* [Selected text]:
Indeed, the Squid Game white paper says it “will implement an innovative anti-dump mechanism.” Buying in the market releases “selling credits,” it says, but adds that if there is no selling credit left “in the pool,” someone won’t be able to sell any more.
“The reality is that very few retail buyers of these memecoins actually spend the time to read the white paper or try to understand the tokenomics and governance frameworks of these coins,” said Henri Arslanian, PwC crypto leader and partner. “And that comes with risks.”
It can even be hard to know what one is investing in, with crypto opportunists creating tokens that have similar names to high-fliers. A search for “Floki” (that’s the name of Tesla Inc. founder Elon Musk’s puppy) on CoinGecko comes up with Floki Inu, Floki Musk, Shiba Floki, Baby Moon Floki, FlokiSwap and FlokiMooni.
Some have suggested that there are broader societal reasons for the moves, which dovetail with the Reddit-fueled rides in stocks such as GameStop Corp. and AMC Entertainment Holdings Inc. this year, as well as the breakout prices of many non-fungible tokens, or NFTs.
All of these have benefited from a grass-roots enthusiasm that spurns the old order and has little to do with the type of fundamental analysis that justifies more traditional investments.
Raoul Pal, the co-founder of crypto investment platform Real Vision Group, said in a recent Twitter thread that this is part of a “seismic” shift driven by younger people who aren’t looking for modest returns, but are instead willing to take huge risks in order to make huge amounts of money.
Others trace the speculative frenzy to the mountains of cash floating around the global financial system as the Federal Reserve and other central banks keep monetary spigots open to counter the effects of the Covid-19 pandemic. But these easy-money policies have an eventual expiration date.
“There’s just a lot of money looking for the best theme. Silly or otherwise! The ‘hot ball of money’ effect,” said Jonathan Cheesman, head of over-the-counter and institutional trading at crypto derivatives exchange FTX.

* [Listed entries]:
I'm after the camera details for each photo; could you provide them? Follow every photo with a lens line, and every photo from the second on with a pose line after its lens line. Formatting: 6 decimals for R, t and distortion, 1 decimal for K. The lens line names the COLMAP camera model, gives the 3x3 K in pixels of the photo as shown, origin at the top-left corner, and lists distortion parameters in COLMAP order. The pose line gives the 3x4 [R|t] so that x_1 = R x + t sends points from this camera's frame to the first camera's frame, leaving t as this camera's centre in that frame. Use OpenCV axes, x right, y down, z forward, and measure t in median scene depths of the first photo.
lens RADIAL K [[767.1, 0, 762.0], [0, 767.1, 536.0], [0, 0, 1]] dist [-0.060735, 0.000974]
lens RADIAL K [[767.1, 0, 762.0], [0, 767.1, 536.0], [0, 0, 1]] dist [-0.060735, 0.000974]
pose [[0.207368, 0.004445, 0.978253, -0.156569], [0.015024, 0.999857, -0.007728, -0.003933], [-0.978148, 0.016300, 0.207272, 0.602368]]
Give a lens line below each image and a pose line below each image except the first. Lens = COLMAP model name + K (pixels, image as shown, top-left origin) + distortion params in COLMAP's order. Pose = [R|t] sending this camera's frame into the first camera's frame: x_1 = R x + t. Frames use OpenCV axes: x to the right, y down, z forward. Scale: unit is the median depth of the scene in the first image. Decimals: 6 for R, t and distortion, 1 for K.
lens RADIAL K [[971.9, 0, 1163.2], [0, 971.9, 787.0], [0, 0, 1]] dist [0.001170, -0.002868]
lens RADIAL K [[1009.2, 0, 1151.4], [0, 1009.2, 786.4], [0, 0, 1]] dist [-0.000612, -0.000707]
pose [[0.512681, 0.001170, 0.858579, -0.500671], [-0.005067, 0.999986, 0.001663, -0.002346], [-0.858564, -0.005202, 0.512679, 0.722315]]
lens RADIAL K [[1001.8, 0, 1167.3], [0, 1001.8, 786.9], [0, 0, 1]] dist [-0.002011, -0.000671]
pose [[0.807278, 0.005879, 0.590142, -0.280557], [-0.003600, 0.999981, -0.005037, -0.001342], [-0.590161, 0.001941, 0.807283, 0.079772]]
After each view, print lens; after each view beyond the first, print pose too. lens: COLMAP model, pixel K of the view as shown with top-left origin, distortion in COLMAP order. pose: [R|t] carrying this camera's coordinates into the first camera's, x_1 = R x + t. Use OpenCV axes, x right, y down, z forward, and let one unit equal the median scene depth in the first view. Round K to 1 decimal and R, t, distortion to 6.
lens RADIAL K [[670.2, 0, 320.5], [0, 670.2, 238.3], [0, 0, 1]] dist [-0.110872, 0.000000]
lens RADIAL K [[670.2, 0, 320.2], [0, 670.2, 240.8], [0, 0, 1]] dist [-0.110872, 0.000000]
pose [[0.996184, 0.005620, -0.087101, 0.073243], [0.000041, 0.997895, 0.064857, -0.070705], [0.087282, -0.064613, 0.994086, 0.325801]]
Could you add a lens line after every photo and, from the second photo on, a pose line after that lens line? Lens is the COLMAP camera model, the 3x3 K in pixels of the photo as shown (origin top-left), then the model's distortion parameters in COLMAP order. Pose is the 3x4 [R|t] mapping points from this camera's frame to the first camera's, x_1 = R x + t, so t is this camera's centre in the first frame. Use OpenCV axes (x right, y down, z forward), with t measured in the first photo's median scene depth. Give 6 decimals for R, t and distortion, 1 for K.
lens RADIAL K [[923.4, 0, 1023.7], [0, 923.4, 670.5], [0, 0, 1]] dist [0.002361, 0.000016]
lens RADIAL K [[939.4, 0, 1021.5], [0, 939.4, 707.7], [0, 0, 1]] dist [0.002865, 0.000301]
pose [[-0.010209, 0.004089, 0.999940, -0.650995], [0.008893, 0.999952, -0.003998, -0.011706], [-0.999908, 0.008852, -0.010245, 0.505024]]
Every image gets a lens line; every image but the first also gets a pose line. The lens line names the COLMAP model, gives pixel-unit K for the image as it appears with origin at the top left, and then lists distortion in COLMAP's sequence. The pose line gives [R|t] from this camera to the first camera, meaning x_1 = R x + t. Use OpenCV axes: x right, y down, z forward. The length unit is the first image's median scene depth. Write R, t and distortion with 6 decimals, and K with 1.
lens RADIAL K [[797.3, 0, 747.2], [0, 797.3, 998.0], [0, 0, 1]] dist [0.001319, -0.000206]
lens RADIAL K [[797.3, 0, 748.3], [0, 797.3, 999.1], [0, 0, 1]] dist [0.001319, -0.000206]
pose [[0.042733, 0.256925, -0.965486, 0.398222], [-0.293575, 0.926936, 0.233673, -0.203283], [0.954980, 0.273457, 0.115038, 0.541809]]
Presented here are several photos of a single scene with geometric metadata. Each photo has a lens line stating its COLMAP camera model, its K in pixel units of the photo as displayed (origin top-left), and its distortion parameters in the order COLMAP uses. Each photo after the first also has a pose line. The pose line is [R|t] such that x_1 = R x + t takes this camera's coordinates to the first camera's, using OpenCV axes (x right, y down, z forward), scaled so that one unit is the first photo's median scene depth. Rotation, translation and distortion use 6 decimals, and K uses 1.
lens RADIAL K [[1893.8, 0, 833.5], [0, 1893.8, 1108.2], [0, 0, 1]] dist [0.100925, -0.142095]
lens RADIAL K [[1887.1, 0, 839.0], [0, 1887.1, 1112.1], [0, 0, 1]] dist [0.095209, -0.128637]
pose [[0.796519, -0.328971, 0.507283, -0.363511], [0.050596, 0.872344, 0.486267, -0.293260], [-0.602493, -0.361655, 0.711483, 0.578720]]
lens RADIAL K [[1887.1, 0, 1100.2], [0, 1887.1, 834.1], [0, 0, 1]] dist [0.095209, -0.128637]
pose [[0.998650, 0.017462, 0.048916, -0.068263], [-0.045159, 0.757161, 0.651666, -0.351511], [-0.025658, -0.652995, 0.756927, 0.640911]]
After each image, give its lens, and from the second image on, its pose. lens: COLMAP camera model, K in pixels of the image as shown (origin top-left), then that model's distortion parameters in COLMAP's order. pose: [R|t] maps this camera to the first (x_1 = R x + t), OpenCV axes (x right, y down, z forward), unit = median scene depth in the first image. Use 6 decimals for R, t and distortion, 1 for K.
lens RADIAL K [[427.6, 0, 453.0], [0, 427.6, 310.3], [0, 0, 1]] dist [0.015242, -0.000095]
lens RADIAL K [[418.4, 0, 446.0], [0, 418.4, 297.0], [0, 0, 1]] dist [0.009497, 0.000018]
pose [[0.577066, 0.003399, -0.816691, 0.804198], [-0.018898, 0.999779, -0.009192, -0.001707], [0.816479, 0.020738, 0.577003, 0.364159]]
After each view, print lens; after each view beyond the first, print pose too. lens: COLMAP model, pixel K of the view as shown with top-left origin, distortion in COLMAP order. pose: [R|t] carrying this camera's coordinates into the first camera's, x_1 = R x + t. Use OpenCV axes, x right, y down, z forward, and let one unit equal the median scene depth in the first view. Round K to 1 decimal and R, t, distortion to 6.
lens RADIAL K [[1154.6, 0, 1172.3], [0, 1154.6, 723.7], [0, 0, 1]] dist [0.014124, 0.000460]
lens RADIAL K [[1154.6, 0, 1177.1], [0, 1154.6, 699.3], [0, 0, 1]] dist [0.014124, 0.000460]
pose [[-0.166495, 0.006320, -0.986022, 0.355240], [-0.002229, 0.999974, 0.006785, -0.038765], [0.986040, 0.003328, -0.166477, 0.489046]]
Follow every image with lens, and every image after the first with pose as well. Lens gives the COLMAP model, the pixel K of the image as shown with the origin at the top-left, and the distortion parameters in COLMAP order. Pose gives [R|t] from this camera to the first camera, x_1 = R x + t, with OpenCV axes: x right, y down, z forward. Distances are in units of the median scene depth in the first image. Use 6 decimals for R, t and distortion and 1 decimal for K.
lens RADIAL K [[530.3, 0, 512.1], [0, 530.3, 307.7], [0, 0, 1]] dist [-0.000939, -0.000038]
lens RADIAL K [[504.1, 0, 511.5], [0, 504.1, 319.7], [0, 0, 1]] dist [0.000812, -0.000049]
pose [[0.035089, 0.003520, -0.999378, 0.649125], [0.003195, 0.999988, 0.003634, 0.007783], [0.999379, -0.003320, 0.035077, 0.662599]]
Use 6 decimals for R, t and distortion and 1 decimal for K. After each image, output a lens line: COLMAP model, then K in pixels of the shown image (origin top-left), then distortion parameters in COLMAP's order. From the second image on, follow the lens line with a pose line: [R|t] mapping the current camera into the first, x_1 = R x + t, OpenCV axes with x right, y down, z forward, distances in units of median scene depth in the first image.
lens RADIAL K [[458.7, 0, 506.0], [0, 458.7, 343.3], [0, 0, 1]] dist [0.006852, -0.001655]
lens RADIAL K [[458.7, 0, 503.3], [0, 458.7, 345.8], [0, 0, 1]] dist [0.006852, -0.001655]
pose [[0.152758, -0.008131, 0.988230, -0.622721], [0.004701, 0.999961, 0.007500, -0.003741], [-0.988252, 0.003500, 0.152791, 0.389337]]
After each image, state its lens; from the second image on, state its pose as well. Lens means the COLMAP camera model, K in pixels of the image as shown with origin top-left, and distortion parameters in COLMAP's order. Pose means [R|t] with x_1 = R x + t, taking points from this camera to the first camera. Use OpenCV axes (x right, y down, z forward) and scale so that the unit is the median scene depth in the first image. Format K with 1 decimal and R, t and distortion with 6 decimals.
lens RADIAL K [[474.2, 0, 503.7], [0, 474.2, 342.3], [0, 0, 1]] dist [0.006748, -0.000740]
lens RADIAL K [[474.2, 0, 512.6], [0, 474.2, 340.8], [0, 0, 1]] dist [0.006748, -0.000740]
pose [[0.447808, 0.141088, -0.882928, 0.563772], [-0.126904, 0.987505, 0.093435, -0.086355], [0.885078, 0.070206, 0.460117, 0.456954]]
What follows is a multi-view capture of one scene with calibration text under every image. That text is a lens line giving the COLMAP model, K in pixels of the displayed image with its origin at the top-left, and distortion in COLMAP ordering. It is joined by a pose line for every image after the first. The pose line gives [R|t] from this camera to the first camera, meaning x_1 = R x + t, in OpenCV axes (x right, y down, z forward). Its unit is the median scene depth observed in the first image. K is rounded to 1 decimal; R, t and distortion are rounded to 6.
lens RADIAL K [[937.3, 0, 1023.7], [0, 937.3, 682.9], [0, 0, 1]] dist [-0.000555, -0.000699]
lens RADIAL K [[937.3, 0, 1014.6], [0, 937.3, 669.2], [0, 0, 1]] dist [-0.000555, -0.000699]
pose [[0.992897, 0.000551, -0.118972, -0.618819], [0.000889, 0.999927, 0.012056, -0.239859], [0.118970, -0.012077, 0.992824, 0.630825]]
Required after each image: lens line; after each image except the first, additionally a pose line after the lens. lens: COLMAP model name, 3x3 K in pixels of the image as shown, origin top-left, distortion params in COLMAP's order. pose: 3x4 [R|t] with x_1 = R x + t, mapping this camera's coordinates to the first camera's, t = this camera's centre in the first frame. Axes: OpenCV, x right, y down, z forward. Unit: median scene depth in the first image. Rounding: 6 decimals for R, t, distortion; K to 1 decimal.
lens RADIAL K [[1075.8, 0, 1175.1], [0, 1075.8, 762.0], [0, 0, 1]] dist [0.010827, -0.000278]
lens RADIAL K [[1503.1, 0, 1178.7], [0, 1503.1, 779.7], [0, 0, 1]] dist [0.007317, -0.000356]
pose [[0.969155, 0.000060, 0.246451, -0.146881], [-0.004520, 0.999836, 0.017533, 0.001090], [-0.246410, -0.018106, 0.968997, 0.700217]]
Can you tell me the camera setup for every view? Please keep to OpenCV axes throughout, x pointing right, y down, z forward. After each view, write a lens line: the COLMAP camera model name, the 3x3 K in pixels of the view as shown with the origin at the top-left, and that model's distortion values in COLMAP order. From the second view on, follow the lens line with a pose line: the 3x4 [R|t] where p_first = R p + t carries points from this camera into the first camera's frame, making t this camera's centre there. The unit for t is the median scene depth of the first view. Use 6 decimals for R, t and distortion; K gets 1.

* [Task list]:
#1 Translate this sentence from the memecoin text into Spanish: "All of these have benefited from a grass-roots enthusiasm that spurns the old order and has little to do with the type of fundamental analysis that justifies more traditional investments."
#2 Rewrite the memecoin text, starting at "It can even" and ending at "FlokiSwap and FlokiMooni.", and rename "puppy" as "dog" throughout.

* [Expected responses]:
#1 Todos ellos se han beneficiado de un entusiasmo popular que desdeña el viejo orden y que tiene poco que ver con el tipo de análisis fundamental que justifica las inversiones más tradicionales.

#2
It can even be hard to know what one is investing in, with crypto opportunists creating tokens that have similar names to high-fliers. A search for “Floki” (that’s the name of Tesla Inc. founder Elon Musk’s dog) on CoinGecko comes up with Floki Inu, Floki Musk, Shiba Floki, Baby Moon Floki, FlokiSwap and FlokiMooni.